TEXT SHOWN:
In experiment chickens were weighed in days 1, 7, 14, 21, 28 and 32; daily feed intake was in period of balance trial registered. In days 28-32 were calcium, phosphorus and magnesium balances performed. The collection period was five days, in them the both feed intake and quantity of excrements were recorded.

At day 32^nd the 20 chickens per each group were killed and from their both legs the muscles were removed, bones were cleaned, and stored for estimation of bone quality parameters (20 left legs). In bones from the each right leg of 10 chickens the chemical composition (content of ash, Ca, P, Mg) was estimated.

Analytical methods

The chemical composition of compounds of diets and excrements were determined according to standard methods (AOAC, 1990). Phosphorus content in diets and bones was analysed after previous mineralization by the ammonium vanadomolybdate method using a Specol 11 Carl Zeiss Jena spectrophotometer at a wave length of 470 nm. Calcium and magnesium in diets, bones and excrements were determined by atomic absorption spectrophotometry using ASS-3 EA-30 type apparatus Carl Zeiss Jena.

Bone strength parameters - mechanical properties

Two different analytical estimations of mechanical bone properties were used: perpendicular to the bone axis (estimation A) and parallel to the bone length axis (estimation B). The measurements were done on fresh bones that had been stored in a refrigerator at a temperature of 4-5°C. Mechanical performed measurements were taken in the Institute of Agricultural Engineering of Agricultural University, Wrocław on INSTRON instrument [11].

In the first method (A), bone deflection h was measured by a standard method, in which the force F was applied to the shaft of the bone supported at both epiphyses at 25 mm distance (Fig.1). Force F was variable up to the bone breaking point. Similarly in the second method, the elasticity coefficient α_n= F/h was calculated. After mechanical test, the bones were cut in the breaking place and the cut surface were scanned. Then the cut surface area and the surface moment of inertia were measured. On the basis of the data obtained, the Young's Modulus was calculated from the equation:

E_n = α_n · L³/ω

where:
L - supported distance (25 mm),
ω - cut surface moment of inertia.

On the basis of the data obtained at the mechanical test were also calculated: maximal loading force F_n (strength at breaking point), maximal bone deflection h_n (deflection at breaking point), maximal percent bone deflection U_n = h_n / L and the energy at the breaking point W_n = ∫Fdh (from zero deflection to breaking point).

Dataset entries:
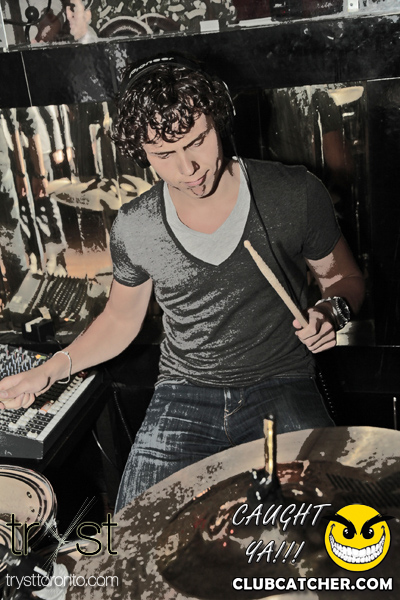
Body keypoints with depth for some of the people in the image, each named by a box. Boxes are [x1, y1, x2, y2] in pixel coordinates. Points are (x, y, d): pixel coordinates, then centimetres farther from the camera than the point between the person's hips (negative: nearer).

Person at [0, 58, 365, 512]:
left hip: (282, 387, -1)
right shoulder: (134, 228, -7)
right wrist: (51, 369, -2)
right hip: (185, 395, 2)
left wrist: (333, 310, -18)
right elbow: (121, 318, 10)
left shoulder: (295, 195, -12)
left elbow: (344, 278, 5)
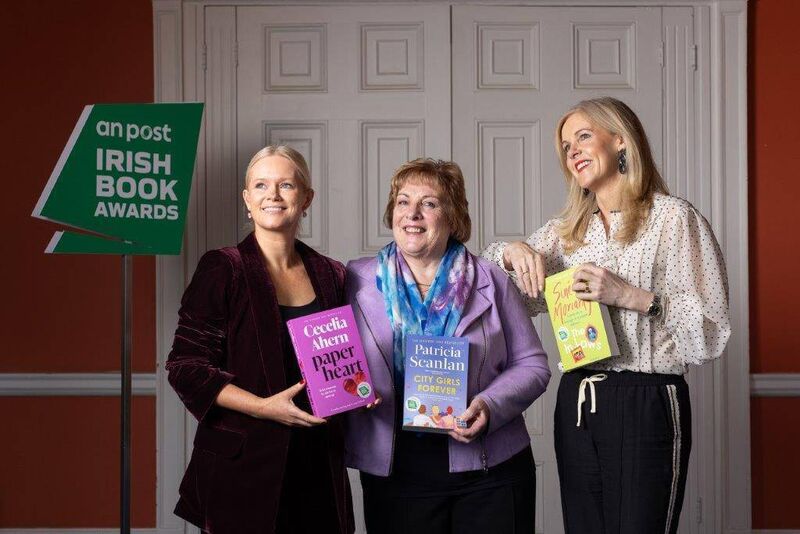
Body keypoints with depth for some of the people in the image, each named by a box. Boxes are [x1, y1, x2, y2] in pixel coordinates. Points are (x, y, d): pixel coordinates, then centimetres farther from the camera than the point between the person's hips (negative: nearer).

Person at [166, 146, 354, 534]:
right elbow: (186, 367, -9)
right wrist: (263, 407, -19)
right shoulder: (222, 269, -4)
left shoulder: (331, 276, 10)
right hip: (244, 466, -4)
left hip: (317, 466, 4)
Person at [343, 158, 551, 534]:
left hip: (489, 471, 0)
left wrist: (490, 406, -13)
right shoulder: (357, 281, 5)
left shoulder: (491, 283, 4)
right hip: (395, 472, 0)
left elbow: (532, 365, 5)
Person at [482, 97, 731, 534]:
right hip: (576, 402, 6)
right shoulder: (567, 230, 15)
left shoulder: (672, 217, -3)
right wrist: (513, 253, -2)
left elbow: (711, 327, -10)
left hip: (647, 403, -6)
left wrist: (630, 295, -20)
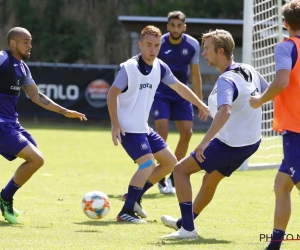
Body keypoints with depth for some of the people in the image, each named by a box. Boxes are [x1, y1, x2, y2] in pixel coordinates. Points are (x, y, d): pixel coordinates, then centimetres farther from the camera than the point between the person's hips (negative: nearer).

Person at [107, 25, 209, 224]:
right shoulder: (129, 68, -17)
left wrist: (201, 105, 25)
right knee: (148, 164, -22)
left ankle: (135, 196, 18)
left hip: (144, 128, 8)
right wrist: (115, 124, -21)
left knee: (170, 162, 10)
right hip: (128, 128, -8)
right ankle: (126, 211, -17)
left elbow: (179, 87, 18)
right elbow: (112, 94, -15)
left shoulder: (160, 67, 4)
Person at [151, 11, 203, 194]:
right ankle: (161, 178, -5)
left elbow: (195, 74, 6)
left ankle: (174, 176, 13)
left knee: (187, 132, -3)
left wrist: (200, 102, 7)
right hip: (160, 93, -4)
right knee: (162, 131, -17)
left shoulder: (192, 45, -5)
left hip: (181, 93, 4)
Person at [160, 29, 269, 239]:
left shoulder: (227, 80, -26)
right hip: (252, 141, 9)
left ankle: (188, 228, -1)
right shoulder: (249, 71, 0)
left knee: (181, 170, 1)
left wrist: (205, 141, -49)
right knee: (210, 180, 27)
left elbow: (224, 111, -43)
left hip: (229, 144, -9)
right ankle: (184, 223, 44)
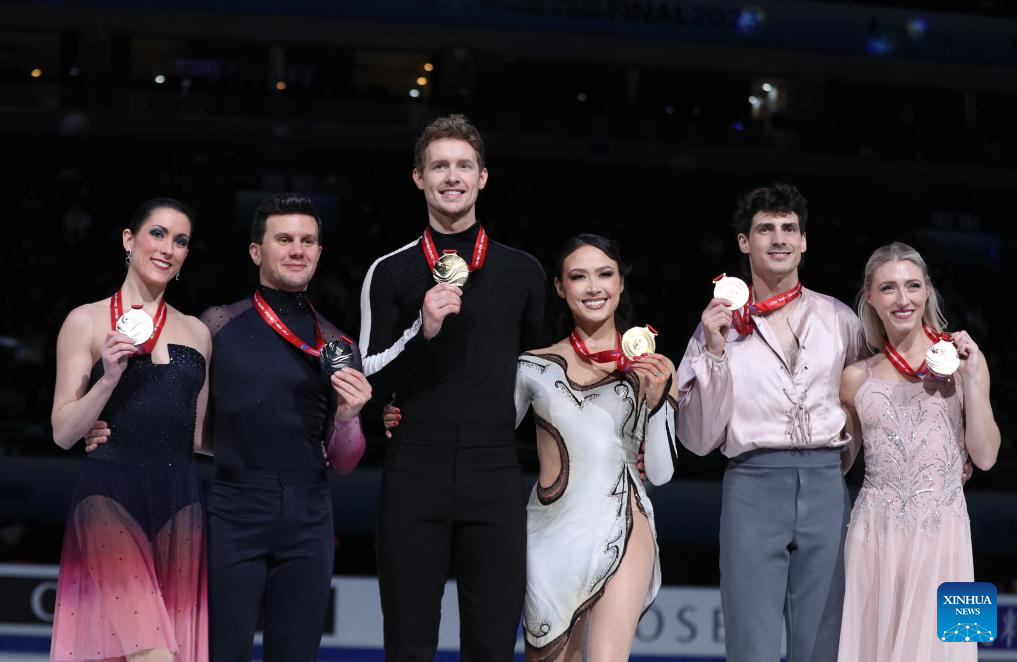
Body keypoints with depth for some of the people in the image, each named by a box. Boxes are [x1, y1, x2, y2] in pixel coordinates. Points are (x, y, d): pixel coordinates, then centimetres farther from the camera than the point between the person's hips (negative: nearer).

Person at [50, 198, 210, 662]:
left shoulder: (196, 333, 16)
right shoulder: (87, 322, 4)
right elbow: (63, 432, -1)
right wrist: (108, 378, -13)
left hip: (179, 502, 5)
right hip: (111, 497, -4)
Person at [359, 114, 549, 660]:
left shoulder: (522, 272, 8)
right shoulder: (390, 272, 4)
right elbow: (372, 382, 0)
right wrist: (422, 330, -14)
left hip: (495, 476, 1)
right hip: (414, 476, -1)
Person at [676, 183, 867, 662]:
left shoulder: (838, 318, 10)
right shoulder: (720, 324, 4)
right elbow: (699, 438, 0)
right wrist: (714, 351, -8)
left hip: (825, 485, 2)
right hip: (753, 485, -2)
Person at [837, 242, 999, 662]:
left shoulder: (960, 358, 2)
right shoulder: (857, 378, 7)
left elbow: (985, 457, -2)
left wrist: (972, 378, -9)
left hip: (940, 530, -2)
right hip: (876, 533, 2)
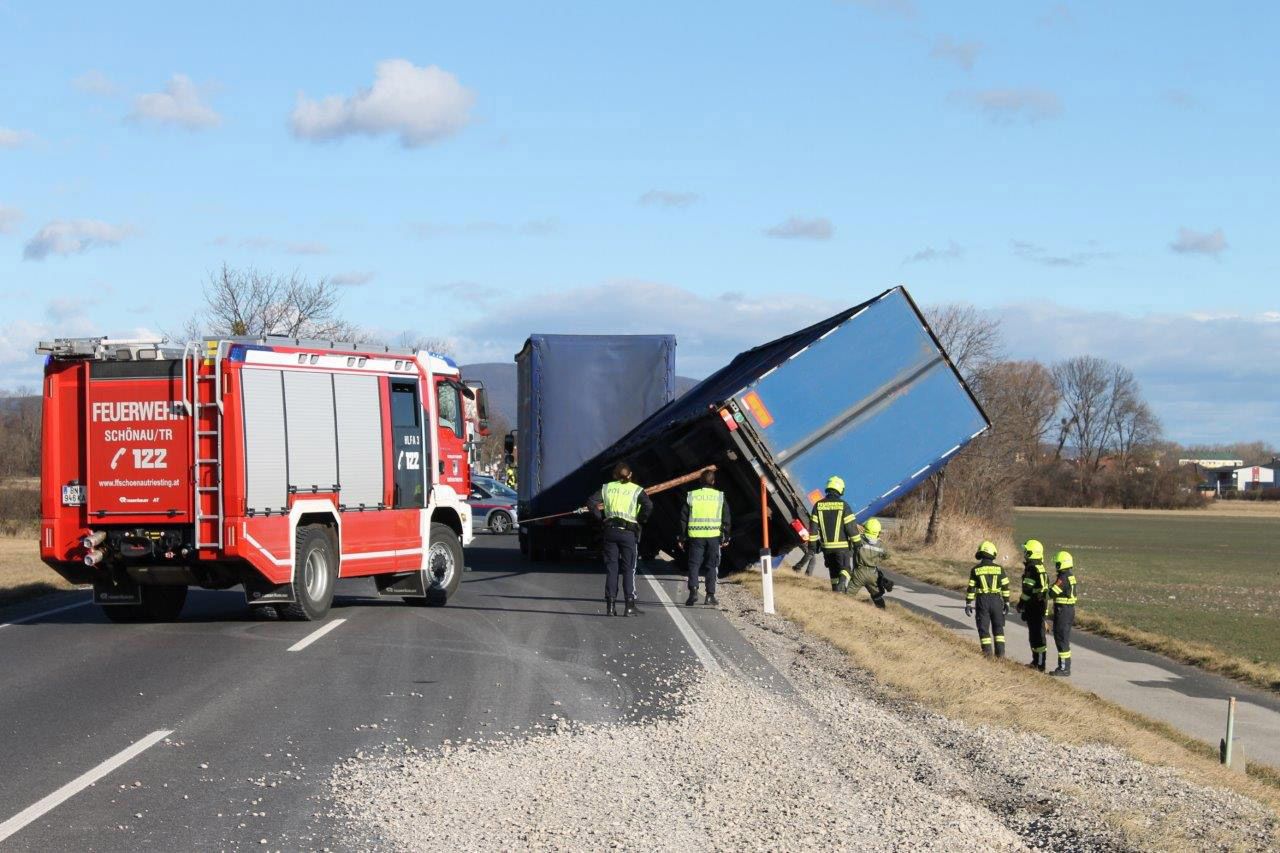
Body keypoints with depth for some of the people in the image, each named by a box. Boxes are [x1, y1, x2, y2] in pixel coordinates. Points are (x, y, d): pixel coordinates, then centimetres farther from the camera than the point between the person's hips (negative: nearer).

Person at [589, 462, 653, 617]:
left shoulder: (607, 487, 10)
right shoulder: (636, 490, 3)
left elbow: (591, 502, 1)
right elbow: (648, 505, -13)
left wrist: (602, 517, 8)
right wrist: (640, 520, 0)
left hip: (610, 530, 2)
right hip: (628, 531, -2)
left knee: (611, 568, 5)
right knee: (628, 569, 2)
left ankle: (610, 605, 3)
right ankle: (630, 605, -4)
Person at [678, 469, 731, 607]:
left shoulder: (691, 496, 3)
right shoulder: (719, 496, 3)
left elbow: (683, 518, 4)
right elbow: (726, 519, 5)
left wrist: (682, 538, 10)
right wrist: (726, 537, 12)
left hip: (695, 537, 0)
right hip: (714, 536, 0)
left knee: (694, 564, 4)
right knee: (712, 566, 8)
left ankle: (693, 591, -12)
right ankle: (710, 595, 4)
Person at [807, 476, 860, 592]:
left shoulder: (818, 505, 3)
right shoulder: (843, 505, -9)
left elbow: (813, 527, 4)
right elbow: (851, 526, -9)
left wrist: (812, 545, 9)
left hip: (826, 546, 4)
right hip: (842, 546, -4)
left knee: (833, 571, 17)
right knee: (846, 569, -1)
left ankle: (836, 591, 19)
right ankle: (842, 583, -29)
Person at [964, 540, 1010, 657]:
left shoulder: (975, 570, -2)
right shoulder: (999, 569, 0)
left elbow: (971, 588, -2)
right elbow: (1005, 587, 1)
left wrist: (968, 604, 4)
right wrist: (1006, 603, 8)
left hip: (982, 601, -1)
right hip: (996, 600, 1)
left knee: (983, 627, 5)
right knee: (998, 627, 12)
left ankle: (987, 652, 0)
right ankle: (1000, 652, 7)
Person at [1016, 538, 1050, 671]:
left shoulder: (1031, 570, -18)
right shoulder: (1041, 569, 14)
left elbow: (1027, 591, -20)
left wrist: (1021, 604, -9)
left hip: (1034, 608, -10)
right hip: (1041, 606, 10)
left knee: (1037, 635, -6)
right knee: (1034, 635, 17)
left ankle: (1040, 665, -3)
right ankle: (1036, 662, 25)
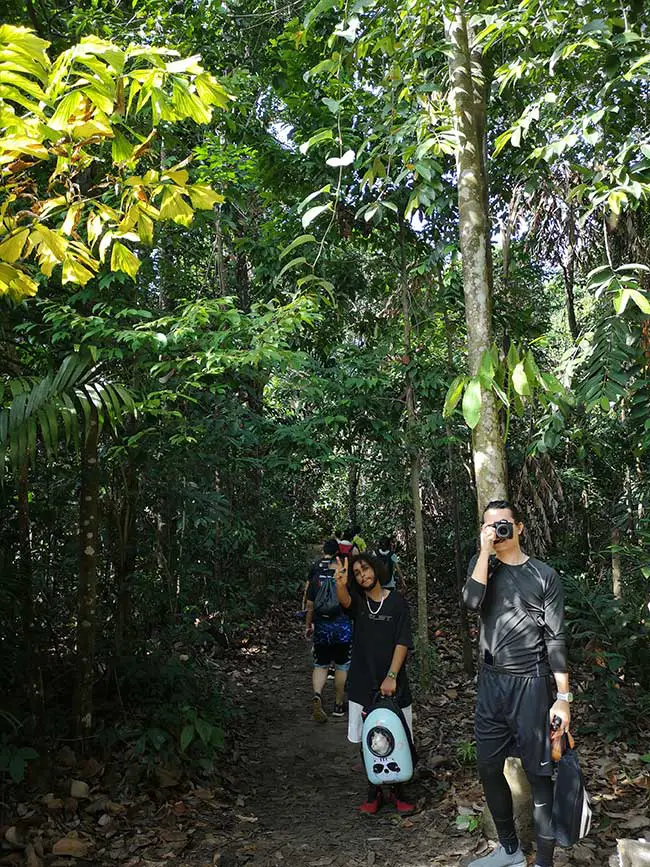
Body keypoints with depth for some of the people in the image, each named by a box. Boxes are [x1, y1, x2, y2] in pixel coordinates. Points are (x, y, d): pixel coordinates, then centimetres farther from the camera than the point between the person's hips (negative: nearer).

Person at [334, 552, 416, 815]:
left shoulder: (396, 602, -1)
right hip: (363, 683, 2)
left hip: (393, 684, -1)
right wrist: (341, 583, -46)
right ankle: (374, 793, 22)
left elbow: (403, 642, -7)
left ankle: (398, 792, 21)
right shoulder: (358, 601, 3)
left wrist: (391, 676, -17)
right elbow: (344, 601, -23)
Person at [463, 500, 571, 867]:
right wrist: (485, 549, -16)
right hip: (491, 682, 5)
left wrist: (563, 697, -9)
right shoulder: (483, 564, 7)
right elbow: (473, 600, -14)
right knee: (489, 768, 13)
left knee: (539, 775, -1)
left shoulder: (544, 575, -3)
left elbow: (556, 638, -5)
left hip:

WORK INSTRUCTION:
Write the next part of the passage on testing the leg bones of chickens, starting after its last sentence.

ANSWER TO THE EXERCISE:
In the second method (B), 8 mm length of the bone central shaft was taken. A force F variable up on to the value of l kN was put perpendicular to the cut surface (Fig.1), and length deformation x (=h) was measured. Hook's law concerning elasticity, where the deformation vector is proportional to the force applied, the elasticity coefficient α₁ = F/x was calculated. After mechanical test the cut surface was scanned and the cut surface area measured using an own program. On the basis of the data obtained, the Young's Modulus was calculated from the equation:

E₁ = α₁ · l/S

where:
l - length of cut (8 mm),
S - cut surface area.

Fourier transform infrared spectroscopy (FTIR)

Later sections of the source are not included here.